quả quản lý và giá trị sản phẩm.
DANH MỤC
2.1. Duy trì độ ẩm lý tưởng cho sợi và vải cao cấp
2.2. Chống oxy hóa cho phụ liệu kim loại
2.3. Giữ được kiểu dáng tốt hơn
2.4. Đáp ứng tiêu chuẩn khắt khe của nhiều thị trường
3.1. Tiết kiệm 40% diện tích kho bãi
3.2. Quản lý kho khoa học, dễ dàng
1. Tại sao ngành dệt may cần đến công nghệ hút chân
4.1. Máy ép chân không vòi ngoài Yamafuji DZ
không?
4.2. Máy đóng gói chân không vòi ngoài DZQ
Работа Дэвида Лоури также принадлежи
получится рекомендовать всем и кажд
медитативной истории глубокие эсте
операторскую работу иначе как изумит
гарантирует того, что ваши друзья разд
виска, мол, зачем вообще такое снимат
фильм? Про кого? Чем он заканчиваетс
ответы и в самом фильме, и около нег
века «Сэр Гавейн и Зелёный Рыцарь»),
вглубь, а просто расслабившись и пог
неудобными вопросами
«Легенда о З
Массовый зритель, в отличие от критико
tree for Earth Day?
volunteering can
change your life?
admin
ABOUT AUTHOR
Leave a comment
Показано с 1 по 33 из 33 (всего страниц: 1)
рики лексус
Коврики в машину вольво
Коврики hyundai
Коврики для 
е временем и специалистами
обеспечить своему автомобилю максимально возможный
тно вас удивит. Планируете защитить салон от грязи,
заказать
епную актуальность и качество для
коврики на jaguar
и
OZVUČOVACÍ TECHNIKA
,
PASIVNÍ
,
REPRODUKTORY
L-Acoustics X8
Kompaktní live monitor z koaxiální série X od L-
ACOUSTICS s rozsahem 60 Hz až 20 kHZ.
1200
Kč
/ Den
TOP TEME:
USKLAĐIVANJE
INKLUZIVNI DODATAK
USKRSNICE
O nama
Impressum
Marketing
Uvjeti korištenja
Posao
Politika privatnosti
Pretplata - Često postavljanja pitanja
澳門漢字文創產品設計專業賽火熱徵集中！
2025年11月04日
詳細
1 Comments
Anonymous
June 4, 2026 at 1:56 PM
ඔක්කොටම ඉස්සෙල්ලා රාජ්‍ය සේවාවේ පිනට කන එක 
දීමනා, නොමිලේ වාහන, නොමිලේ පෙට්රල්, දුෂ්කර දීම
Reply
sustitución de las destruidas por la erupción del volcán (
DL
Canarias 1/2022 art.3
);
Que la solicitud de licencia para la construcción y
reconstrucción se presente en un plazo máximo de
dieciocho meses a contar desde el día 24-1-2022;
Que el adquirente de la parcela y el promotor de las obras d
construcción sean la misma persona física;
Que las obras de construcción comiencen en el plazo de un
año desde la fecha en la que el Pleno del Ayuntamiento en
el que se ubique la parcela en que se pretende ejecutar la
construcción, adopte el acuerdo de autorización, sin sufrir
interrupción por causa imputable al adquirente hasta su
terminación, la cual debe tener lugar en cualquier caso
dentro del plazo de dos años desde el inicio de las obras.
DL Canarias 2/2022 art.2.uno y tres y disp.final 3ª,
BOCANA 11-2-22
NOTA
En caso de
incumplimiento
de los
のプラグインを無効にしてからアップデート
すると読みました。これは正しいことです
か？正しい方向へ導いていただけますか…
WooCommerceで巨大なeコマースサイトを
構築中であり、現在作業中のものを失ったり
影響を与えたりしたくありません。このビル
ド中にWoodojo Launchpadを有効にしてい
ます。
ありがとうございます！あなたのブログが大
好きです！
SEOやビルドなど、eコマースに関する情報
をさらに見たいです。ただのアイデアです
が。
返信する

- - -

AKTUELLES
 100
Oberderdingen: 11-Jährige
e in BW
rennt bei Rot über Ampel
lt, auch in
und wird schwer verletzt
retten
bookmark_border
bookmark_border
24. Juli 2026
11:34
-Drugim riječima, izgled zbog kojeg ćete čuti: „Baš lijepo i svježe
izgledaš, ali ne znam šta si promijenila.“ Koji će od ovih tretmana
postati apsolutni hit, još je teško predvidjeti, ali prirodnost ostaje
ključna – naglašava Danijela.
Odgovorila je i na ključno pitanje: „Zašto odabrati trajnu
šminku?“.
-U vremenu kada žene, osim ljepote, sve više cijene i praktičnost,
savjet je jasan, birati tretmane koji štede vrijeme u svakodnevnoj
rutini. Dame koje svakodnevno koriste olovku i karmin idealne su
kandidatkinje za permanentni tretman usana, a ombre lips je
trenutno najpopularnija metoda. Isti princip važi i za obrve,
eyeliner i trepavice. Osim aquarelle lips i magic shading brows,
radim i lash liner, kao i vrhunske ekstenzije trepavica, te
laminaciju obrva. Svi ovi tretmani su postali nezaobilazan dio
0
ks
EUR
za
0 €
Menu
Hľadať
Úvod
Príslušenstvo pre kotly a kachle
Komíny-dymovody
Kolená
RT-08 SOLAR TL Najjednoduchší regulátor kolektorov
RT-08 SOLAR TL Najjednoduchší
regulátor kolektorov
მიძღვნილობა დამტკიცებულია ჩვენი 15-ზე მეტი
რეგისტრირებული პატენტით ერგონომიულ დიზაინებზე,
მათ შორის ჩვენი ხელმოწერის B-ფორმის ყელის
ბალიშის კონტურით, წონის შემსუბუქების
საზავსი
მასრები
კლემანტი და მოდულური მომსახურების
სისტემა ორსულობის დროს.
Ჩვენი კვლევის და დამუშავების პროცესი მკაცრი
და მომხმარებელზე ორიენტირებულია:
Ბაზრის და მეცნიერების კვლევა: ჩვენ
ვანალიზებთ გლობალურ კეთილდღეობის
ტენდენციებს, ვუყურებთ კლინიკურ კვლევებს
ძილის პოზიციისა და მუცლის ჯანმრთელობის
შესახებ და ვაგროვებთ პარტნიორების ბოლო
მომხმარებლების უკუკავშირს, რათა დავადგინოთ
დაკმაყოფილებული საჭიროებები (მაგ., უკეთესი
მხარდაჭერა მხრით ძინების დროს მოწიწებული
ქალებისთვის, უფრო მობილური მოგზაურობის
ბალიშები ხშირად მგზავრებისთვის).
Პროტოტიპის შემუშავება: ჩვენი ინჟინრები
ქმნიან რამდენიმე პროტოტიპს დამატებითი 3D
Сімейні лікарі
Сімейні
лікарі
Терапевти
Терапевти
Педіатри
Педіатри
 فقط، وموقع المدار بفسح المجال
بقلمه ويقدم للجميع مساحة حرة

- - -

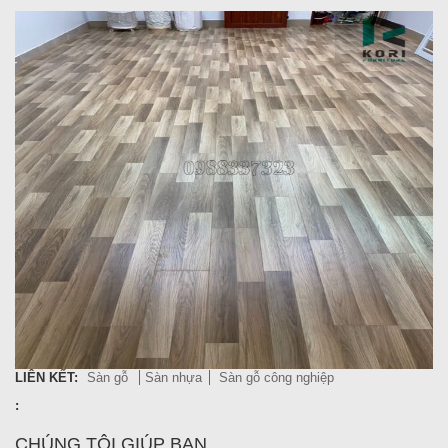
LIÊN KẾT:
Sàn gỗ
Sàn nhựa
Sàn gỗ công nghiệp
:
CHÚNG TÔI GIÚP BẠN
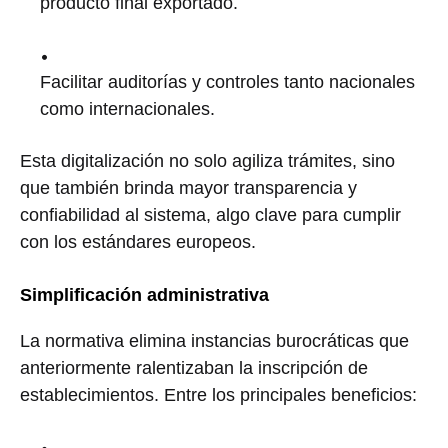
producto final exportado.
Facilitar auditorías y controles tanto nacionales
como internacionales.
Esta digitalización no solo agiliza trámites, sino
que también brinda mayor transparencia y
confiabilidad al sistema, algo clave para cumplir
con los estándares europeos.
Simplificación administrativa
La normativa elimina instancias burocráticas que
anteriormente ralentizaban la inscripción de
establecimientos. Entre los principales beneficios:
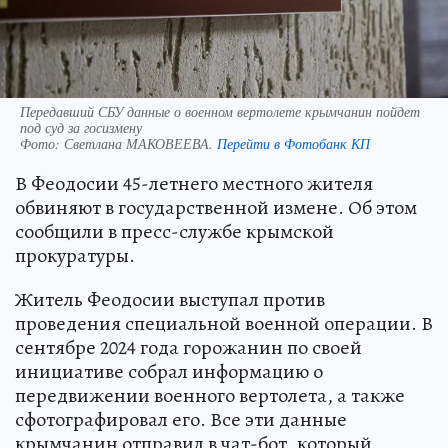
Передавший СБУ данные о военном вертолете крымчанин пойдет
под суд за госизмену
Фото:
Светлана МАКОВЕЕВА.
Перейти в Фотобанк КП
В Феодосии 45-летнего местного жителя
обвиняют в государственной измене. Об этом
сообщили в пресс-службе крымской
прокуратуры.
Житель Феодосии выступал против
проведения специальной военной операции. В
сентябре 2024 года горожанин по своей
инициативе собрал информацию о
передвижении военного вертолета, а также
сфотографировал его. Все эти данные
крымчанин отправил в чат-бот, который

- - -

**REQUEST:**
Rewrite the lines between the one containing "quả quản lý và giá trị sản phẩm." and the one containing "4.2. Máy đóng gói chân không vòi ngoài DZQ", inclusive, as a numbered list with any blank lines left out.

**TASK RESULT:**
1. quả quản lý và giá trị sản phẩm.
2. DANH MỤC
3. 2.1. Duy trì độ ẩm lý tưởng cho sợi và vải cao cấp
4. 2.2. Chống oxy hóa cho phụ liệu kim loại
5. 2.3. Giữ được kiểu dáng tốt hơn
6. 2.4. Đáp ứng tiêu chuẩn khắt khe của nhiều thị trường
7. 3.1. Tiết kiệm 40% diện tích kho bãi
8. 3.2. Quản lý kho khoa học, dễ dàng
9. 1. Tại sao ngành dệt may cần đến công nghệ hút chân
10. 4.1. Máy ép chân không vòi ngoài Yamafuji DZ
11. không?
12. 4.2. Máy đóng gói chân không vòi ngoài DZQ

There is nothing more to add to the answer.